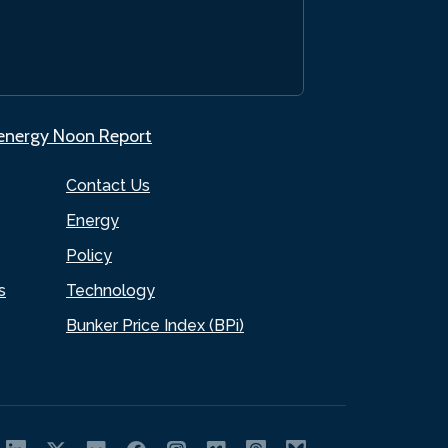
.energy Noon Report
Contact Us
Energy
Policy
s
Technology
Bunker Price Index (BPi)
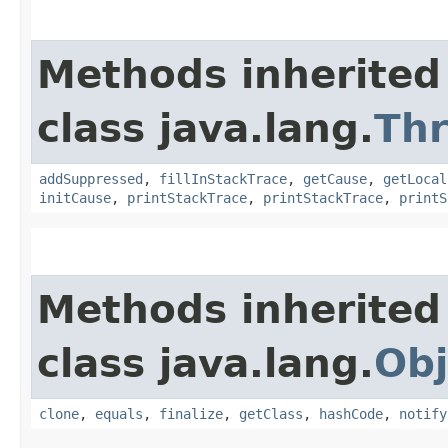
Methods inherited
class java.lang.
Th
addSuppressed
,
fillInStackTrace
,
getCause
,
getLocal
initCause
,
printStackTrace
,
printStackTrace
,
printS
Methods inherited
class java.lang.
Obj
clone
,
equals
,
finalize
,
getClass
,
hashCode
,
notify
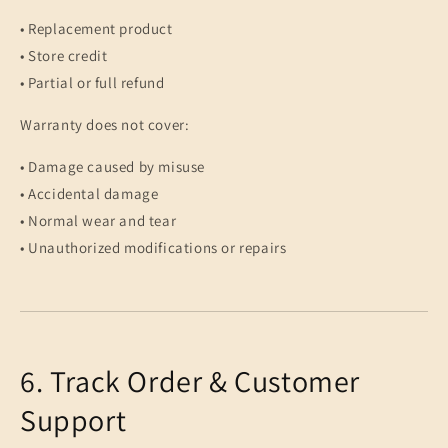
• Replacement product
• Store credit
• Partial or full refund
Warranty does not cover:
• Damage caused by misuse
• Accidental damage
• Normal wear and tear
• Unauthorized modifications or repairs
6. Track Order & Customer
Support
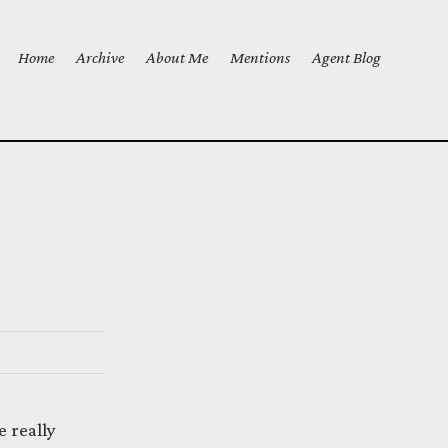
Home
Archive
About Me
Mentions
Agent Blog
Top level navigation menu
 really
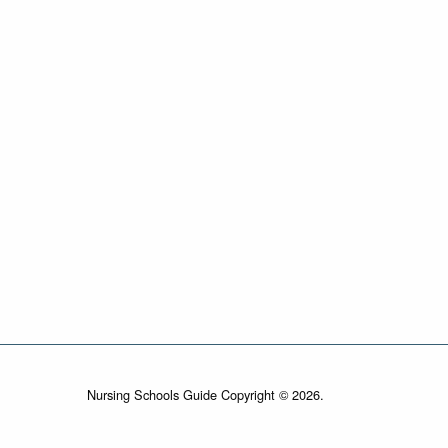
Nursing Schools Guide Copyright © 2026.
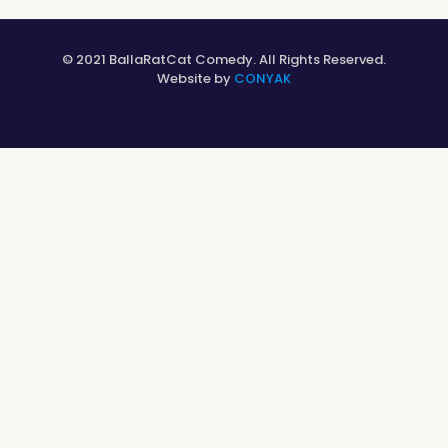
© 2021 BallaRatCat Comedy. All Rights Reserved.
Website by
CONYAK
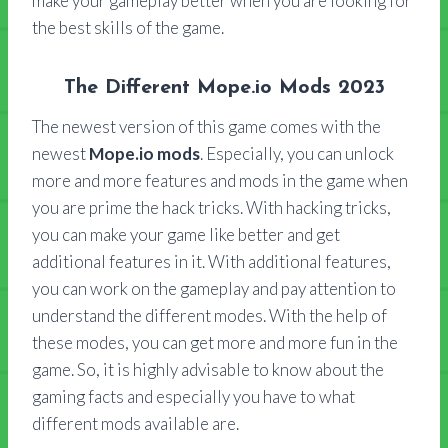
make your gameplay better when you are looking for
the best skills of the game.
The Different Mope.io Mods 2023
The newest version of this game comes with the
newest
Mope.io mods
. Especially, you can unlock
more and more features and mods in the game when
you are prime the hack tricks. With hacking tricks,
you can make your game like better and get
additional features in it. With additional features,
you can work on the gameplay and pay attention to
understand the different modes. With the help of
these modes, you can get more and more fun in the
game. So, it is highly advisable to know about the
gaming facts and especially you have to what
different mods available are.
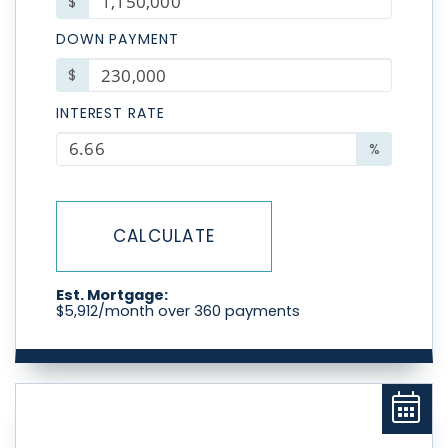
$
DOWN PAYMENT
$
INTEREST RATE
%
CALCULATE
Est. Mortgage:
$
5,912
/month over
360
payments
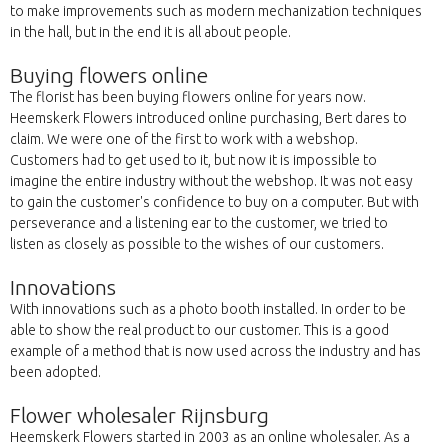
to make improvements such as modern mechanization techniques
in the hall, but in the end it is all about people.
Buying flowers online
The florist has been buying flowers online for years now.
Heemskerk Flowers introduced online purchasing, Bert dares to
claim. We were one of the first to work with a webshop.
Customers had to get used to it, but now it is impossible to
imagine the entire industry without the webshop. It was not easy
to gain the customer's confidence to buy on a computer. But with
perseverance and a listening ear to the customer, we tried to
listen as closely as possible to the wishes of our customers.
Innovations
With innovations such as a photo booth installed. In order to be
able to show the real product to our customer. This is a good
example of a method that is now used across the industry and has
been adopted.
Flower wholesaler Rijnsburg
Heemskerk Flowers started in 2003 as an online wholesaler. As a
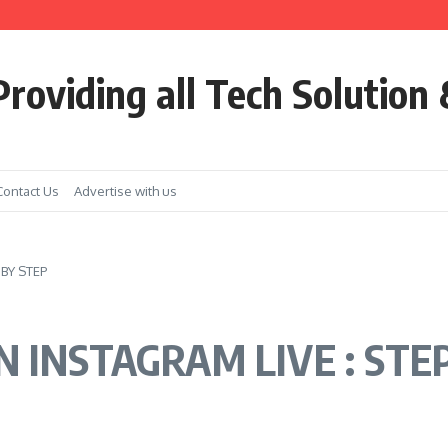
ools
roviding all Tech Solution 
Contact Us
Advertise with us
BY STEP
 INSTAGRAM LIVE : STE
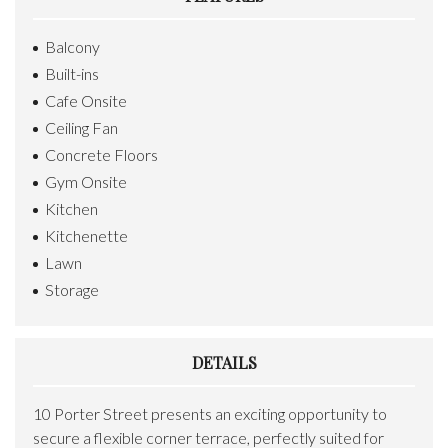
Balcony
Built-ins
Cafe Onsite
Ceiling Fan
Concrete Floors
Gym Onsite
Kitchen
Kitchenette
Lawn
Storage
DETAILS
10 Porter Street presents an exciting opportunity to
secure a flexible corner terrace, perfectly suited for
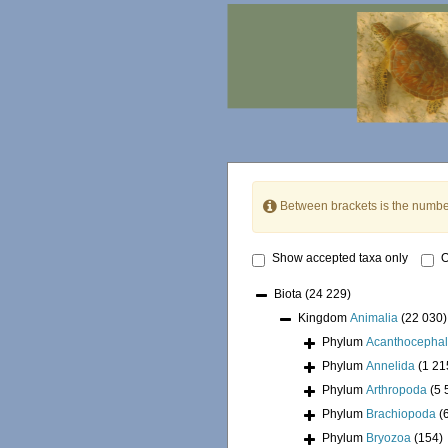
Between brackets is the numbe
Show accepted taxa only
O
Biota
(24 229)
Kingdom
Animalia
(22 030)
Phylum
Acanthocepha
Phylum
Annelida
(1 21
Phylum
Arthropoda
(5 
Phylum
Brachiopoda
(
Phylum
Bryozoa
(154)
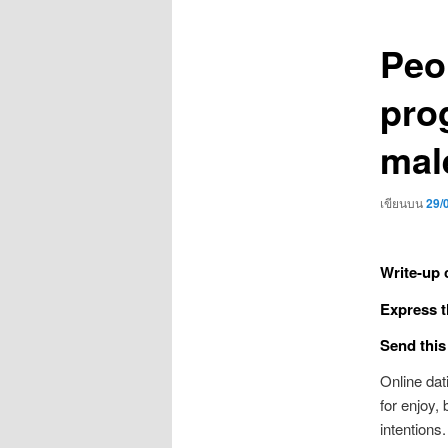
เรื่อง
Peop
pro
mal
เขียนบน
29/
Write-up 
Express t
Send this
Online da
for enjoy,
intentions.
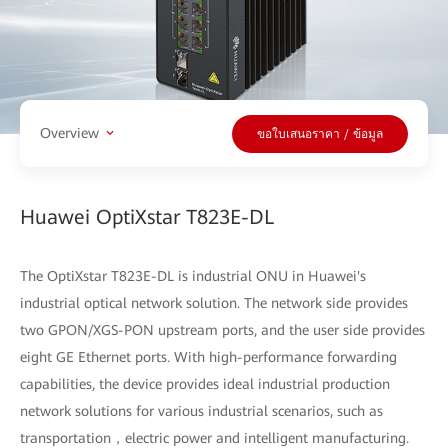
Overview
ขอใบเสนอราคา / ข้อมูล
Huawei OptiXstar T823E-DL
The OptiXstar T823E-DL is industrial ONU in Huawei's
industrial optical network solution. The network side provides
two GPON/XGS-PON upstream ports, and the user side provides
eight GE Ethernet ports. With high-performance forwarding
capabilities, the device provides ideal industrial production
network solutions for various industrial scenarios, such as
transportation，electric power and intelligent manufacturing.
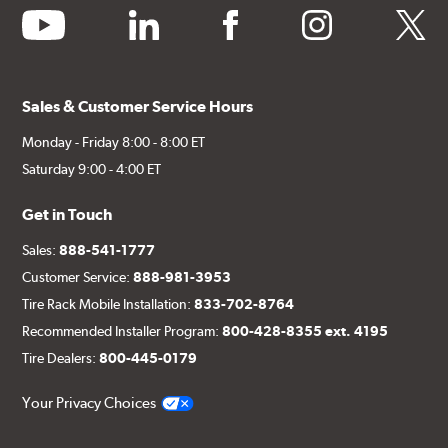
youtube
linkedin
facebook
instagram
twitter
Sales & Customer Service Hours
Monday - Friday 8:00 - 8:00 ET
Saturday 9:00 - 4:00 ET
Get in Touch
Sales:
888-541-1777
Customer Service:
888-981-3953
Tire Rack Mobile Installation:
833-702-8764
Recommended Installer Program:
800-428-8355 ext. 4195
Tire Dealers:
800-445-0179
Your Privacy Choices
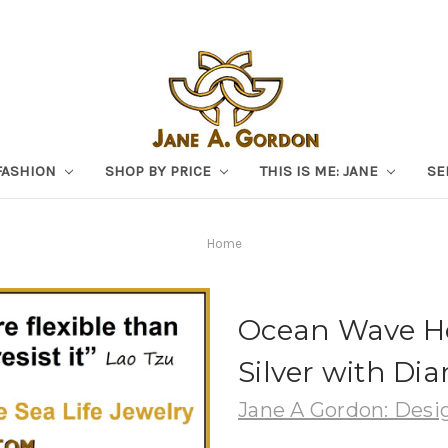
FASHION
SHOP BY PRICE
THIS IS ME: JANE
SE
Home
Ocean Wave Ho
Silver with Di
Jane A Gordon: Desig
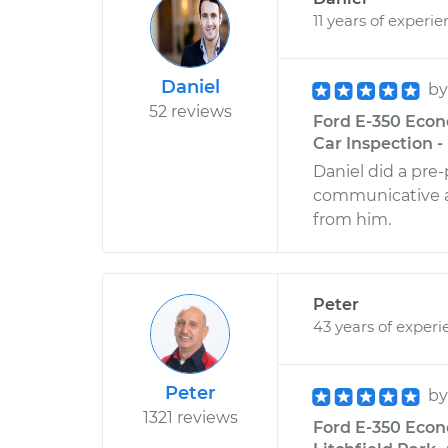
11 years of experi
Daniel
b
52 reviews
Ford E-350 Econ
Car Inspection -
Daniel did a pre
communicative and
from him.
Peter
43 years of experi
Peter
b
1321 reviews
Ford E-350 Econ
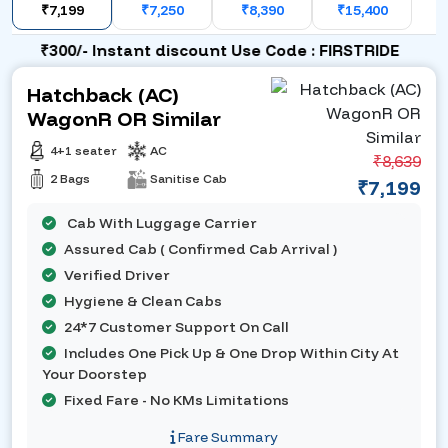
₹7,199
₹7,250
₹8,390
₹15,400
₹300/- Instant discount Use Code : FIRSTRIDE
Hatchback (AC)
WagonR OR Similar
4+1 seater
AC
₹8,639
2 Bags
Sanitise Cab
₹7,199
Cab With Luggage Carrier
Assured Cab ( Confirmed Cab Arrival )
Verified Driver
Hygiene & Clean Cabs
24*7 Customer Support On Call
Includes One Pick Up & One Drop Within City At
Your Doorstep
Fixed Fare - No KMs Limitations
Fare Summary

· · · · ·

Перепишите без изменений все строки из списка выше. Пометки о картинках в ответ не переносите.

.energy Noon Report
Contact Us
Energy
Policy
s
Technology
Bunker Price Index (BPi)
Methods inherited
class java.lang.
Th
addSuppressed
,
fillInStackTrace
,
getCause
,
getLocal
initCause
,
printStackTrace
,
printStackTrace
,
printS
Methods inherited
class java.lang.
Obj
clone
,
equals
,
finalize
,
getClass
,
hashCode
,
notify
• Replacement product
• Store credit
• Partial or full refund
Warranty does not cover:
• Damage caused by misuse
• Accidental damage
• Normal wear and tear
• Unauthorized modifications or repairs
6. Track Order & Customer
Support
Home
Archive
About Me
Mentions
Agent Blog
Top level navigation menu
 really
Nursing Schools Guide Copyright © 2026.
© 2021 BallaRatCat Comedy. All Rights Reserved.
Website by
CONYAK
make your gameplay better when you are looking for
the best skills of the game.
The Different Mope.io Mods 2023
The newest version of this game comes with the
newest
Mope.io mods
. Especially, you can unlock
more and more features and mods in the game when
you are prime the hack tricks. With hacking tricks,
you can make your game like better and get
additional features in it. With additional features,
you can work on the gameplay and pay attention to
understand the different modes. With the help of
these modes, you can get more and more fun in the
game. So, it is highly advisable to know about the
gaming facts and especially you have to what
different mods available are.
$
DOWN PAYMENT
$
INTEREST RATE
%
CALCULATE
Est. Mortgage:
$
5,912
/month over
360
payments
to make improvements such as modern mechanization techniques
in the hall, but in the end it is all about people.
Buying flowers online
The florist has been buying flowers online for years now.
Heemskerk Flowers introduced online purchasing, Bert dares to
claim. We were one of the first to work with a webshop.
Customers had to get used to it, but now it is impossible to
imagine the entire industry without the webshop. It was not easy
to gain the customer's confidence to buy on a computer. But with
perseverance and a listening ear to the customer, we tried to
listen as closely as possible to the wishes of our customers.
Innovations
With innovations such as a photo booth installed. In order to be
able to show the real product to our customer. This is a good
example of a method that is now used across the industry and has
been adopted.
Flower wholesaler Rijnsburg
Heemskerk Flowers started in 2003 as an online wholesaler. As a
ools
roviding all Tech Solution 
Contact Us
Advertise with us
BY STEP
 INSTAGRAM LIVE : STE
Balcony
Built-ins
Cafe Onsite
Ceiling Fan
Concrete Floors
Gym Onsite
Kitchen
Kitchenette
Lawn
Storage
DETAILS
10 Porter Street presents an exciting opportunity to
secure a flexible corner terrace, perfectly suited for
Between brackets is the numbe
Show accepted taxa only
O
Biota
(24 229)
Kingdom
Animalia
(22 030)
Phylum
Acanthocepha
Phylum
Annelida
(1 21
Phylum
Arthropoda
(5 
Phylum
Brachiopoda
(
Phylum
Bryozoa
(154)
เรื่อง
Peop
pro
mal
เขียนบน
29/
Write-up 
Express t
Send this
Online da
for enjoy,
intentions.
Overview
ขอใบเสนอราคา / ข้อมูล
Huawei OptiXstar T823E-DL
The OptiXstar T823E-DL is industrial ONU in Huawei's
industrial optical network solution. The network side provides
two GPON/XGS-PON upstream ports, and the user side provides
eight GE Ethernet ports. With high-performance forwarding
capabilities, the device provides ideal industrial production
network solutions for various industrial scenarios, such as
transportation，electric power and intelligent manufacturing.
youtube
linkedin
facebook
instagram
twitter
Sales & Customer Service Hours
Monday - Friday 8:00 - 8:00 ET
Saturday 9:00 - 4:00 ET
Get in Touch
Sales:
888-541-1777
Customer Service:
888-981-3953
Tire Rack Mobile Installation:
833-702-8764
Recommended Installer Program:
800-428-8355 ext. 4195
Tire Dealers:
800-445-0179
Your Privacy Choices
FASHION
SHOP BY PRICE
THIS IS ME: JANE
SE
Home
Ocean Wave Ho
Silver with Di
Jane A Gordon: Desig
11 years of experi
Daniel
b
52 reviews
Ford E-350 Econ
Car Inspection -
Daniel did a pre
communicative and
from him.
Peter
43 years of experi
Peter
b
1321 reviews
Ford E-350 Econ
₹7,199
₹7,250
₹8,390
₹15,400
₹300/- Instant discount Use Code : FIRSTRIDE
Hatchback (AC)
WagonR OR Similar
4+1 seater
AC
₹8,639
2 Bags
Sanitise Cab
₹7,199
Cab With Luggage Carrier
Assured Cab ( Confirmed Cab Arrival )
Verified Driver
Hygiene & Clean Cabs
24*7 Customer Support On Call
Includes One Pick Up & One Drop Within City At
Your Doorstep
Fixed Fare - No KMs Limitations
Fare Summary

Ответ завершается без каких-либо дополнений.